= About this task =
Convert the listing below into a Markdown table with the columns "Row" and "Listing line", giving each non-blank line its own row. Leave the pictures out.

━━━━━━━━━━━━━━━━━━━━

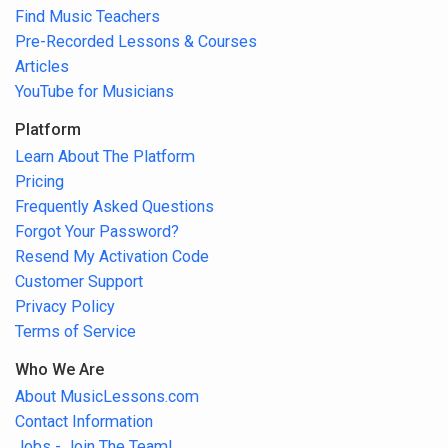
Find Music Teachers
Pre-Recorded Lessons & Courses
Articles
YouTube for Musicians
Platform
Learn About The Platform
Pricing
Frequently Asked Questions
Forgot Your Password?
Resend My Activation Code
Customer Support
Privacy Policy
Terms of Service
Who We Are
About MusicLessons.com
Contact Information
Jobs - Join The Team!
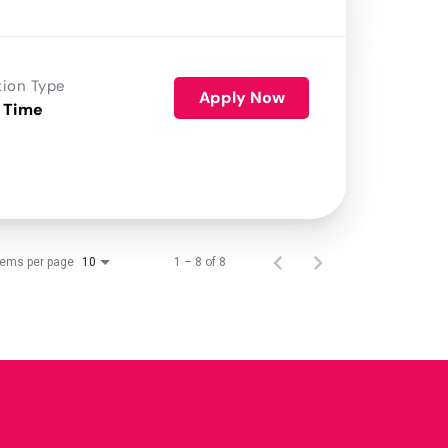
tion Type
Apply Now
 Time
tems per page
1 – 8 of 8
10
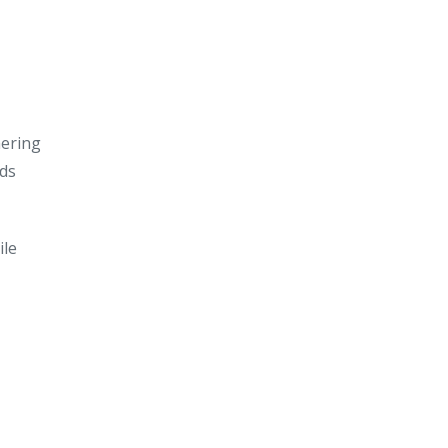
hering
ids
ile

━━━━━━━━━━━━━━━━━━━━

= Expected output =
| Row | Listing line |
|---|---|
| 1 | Find Music Teachers |
| 2 | Pre-Recorded Lessons & Courses |
| 3 | Articles |
| 4 | YouTube for Musicians |
| 5 | Platform |
| 6 | Learn About The Platform |
| 7 | Pricing |
| 8 | Frequently Asked Questions |
| 9 | Forgot Your Password? |
| 10 | Resend My Activation Code |
| 11 | Customer Support |
| 12 | Privacy Policy |
| 13 | Terms of Service |
| 14 | Who We Are |
| 15 | About MusicLessons.com |
| 16 | Contact Information |
| 17 | Jobs - Join The Team! |
| 18 | tion Type |
| 19 | Apply Now |
| 20 |  Time |
| 21 | tems per page |
| 22 | 1 – 8 of 8 |
| 23 | 10 |
| 24 | hering |
| 25 | ids |
| 26 | ile |